About this task:
Wherever a line in the material contains the word "into", copy that line.

Data supplied:
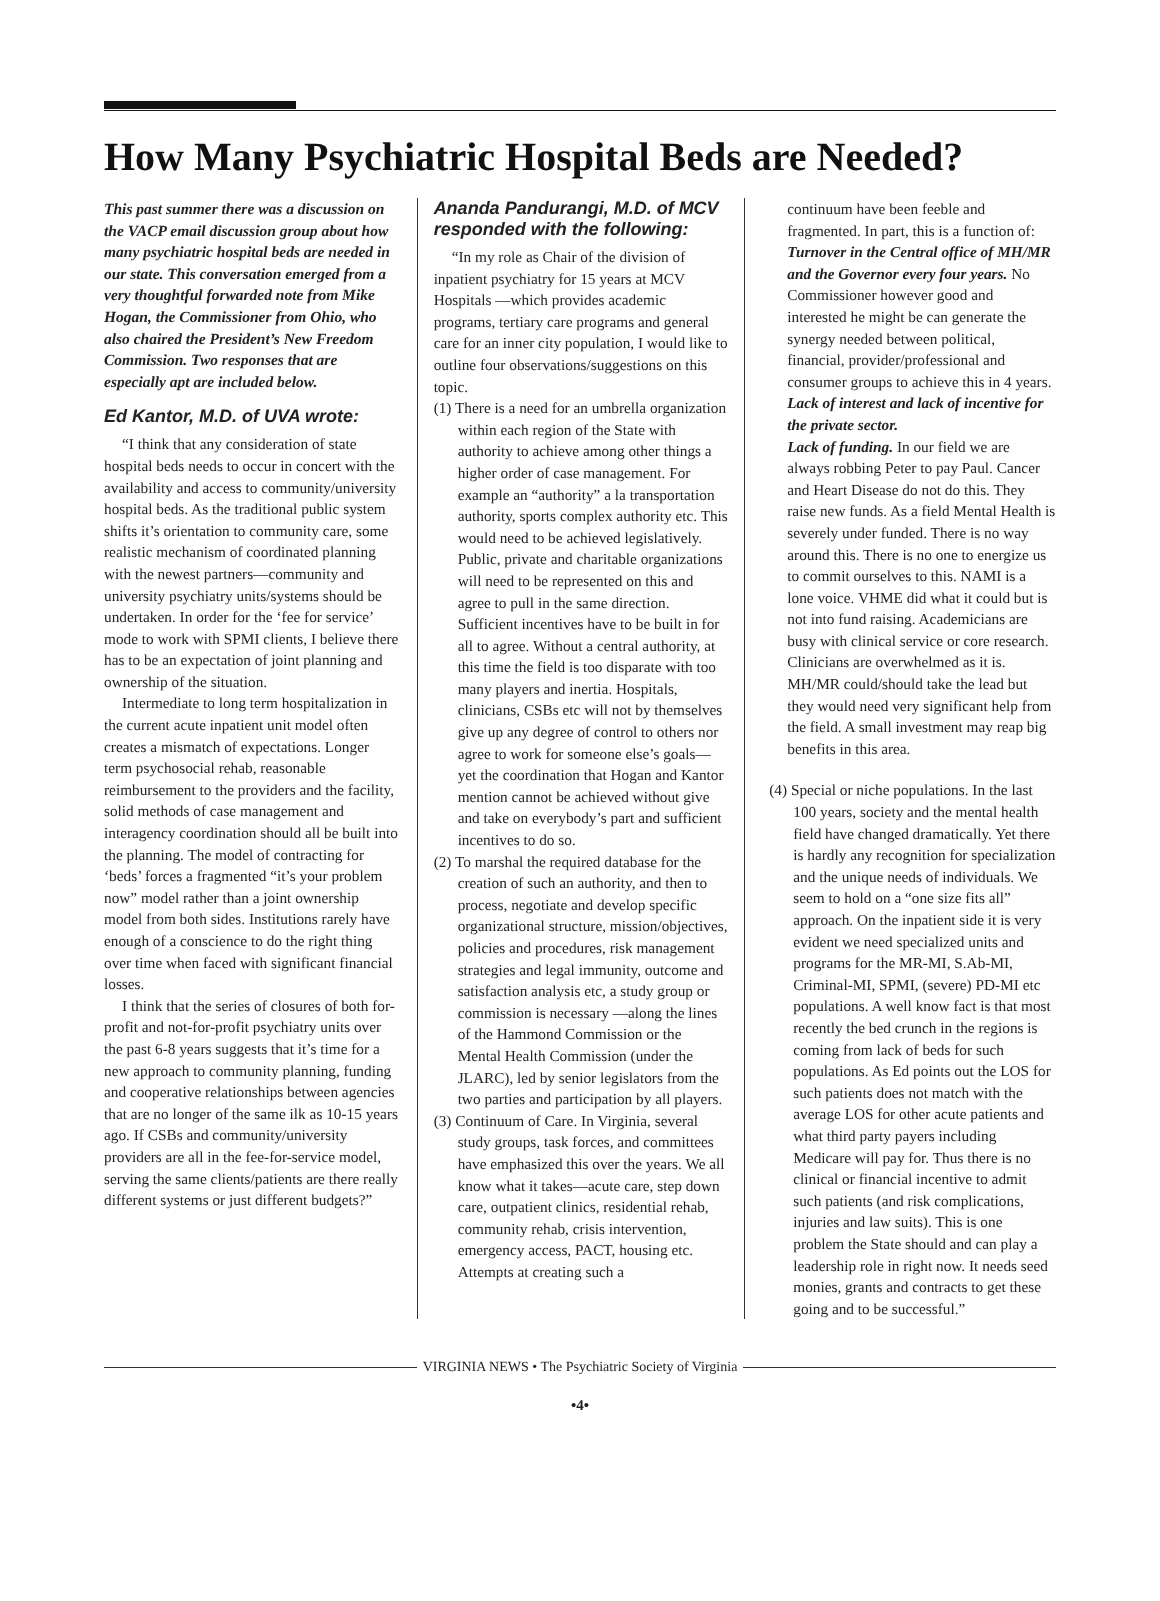How Many Psychiatric Hospital Beds are Needed?
This past summer there was a discussion on the VACP email discussion group about how many psychiatric hospital beds are needed in our state. This conversation emerged from a very thoughtful forwarded note from Mike Hogan, the Commissioner from Ohio, who also chaired the President’s New Freedom Commission. Two responses that are especially apt are included below.
Ed Kantor, M.D. of UVA wrote:
“I think that any consideration of state hospital beds needs to occur in concert with the availability and access to community/university hospital beds. As the traditional public system shifts it’s orientation to community care, some realistic mechanism of coordinated planning with the newest partners—community and university psychiatry units/systems should be undertaken. In order for the ‘fee for service’ mode to work with SPMI clients, I believe there has to be an expectation of joint planning and ownership of the situation.
Intermediate to long term hospitalization in the current acute inpatient unit model often creates a mismatch of expectations. Longer term psychosocial rehab, reasonable reimbursement to the providers and the facility, solid methods of case management and interagency coordination should all be built into the planning. The model of contracting for ‘beds’ forces a fragmented “it’s your problem now” model rather than a joint ownership model from both sides. Institutions rarely have enough of a conscience to do the right thing over time when faced with significant financial losses.
I think that the series of closures of both for-profit and not-for-profit psychiatry units over the past 6-8 years suggests that it’s time for a new approach to community planning, funding and cooperative relationships between agencies that are no longer of the same ilk as 10-15 years ago. If CSBs and community/university providers are all in the fee-for-service model, serving the same clients/patients are there really different systems or just different budgets?”
Ananda Pandurangi, M.D. of MCV responded with the following:
“In my role as Chair of the division of inpatient psychiatry for 15 years at MCV Hospitals —which provides academic programs, tertiary care programs and general care for an inner city population, I would like to outline four observations/suggestions on this topic.
(1) There is a need for an umbrella organization within each region of the State with authority to achieve among other things a higher order of case management. For example an “authority” a la transportation authority, sports complex authority etc. This would need to be achieved legislatively. Public, private and charitable organizations will need to be represented on this and agree to pull in the same direction. Sufficient incentives have to be built in for all to agree. Without a central authority, at this time the field is too disparate with too many players and inertia. Hospitals, clinicians, CSBs etc will not by themselves give up any degree of control to others nor agree to work for someone else’s goals—yet the coordination that Hogan and Kantor mention cannot be achieved without give and take on everybody’s part and sufficient incentives to do so.
(2) To marshal the required database for the creation of such an authority, and then to process, negotiate and develop specific organizational structure, mission/objectives, policies and procedures, risk management strategies and legal immunity, outcome and satisfaction analysis etc, a study group or commission is necessary —along the lines of the Hammond Commission or the Mental Health Commission (under the JLARC), led by senior legislators from the two parties and participation by all players.
(3) Continuum of Care. In Virginia, several study groups, task forces, and committees have emphasized this over the years. We all know what it takes—acute care, step down care, outpatient clinics, residential rehab, community rehab, crisis intervention, emergency access, PACT, housing etc. Attempts at creating such a
continuum have been feeble and fragmented. In part, this is a function of:
Turnover in the Central office of MH/MR and the Governor every four years. No Commissioner however good and interested he might be can generate the synergy needed between political, financial, provider/professional and consumer groups to achieve this in 4 years.
Lack of interest and lack of incentive for the private sector.
Lack of funding. In our field we are always robbing Peter to pay Paul. Cancer and Heart Disease do not do this. They raise new funds. As a field Mental Health is severely under funded. There is no way around this. There is no one to energize us to commit ourselves to this. NAMI is a lone voice. VHME did what it could but is not into fund raising. Academicians are busy with clinical service or core research. Clinicians are overwhelmed as it is. MH/MR could/should take the lead but they would need very significant help from the field. A small investment may reap big benefits in this area.
(4) Special or niche populations. In the last 100 years, society and the mental health field have changed dramatically. Yet there is hardly any recognition for specialization and the unique needs of individuals. We seem to hold on a “one size fits all” approach. On the inpatient side it is very evident we need specialized units and programs for the MR-MI, S.Ab-MI, Criminal-MI, SPMI, (severe) PD-MI etc populations. A well know fact is that most recently the bed crunch in the regions is coming from lack of beds for such populations. As Ed points out the LOS for such patients does not match with the average LOS for other acute patients and what third party payers including Medicare will pay for. Thus there is no clinical or financial incentive to admit such patients (and risk complications, injuries and law suits). This is one problem the State should and can play a leadership role in right now. It needs seed monies, grants and contracts to get these going and to be successful.”
VIRGINIA NEWS • The Psychiatric Society of Virginia
•4•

Exercise output:
Intermediate to long term hospitalization in the current acute inpatient unit model often creates a mismatch of expectations. Longer term psychosocial rehab, reasonable reimbursement to the providers and the facility, solid methods of case management and interagency coordination should all be built into the planning. The model of contracting for ‘beds’ forces a fragmented “it’s your problem now” model rather than a joint ownership model from both sides. Institutions rarely have enough of a conscience to do the right thing over time when faced with significant financial losses.
Lack of funding. In our field we are always robbing Peter to pay Paul. Cancer and Heart Disease do not do this. They raise new funds. As a field Mental Health is severely under funded. There is no way around this. There is no one to energize us to commit ourselves to this. NAMI is a lone voice. VHME did what it could but is not into fund raising. Academicians are busy with clinical service or core research. Clinicians are overwhelmed as it is. MH/MR could/should take the lead but they would need very significant help from the field. A small investment may reap big benefits in this area.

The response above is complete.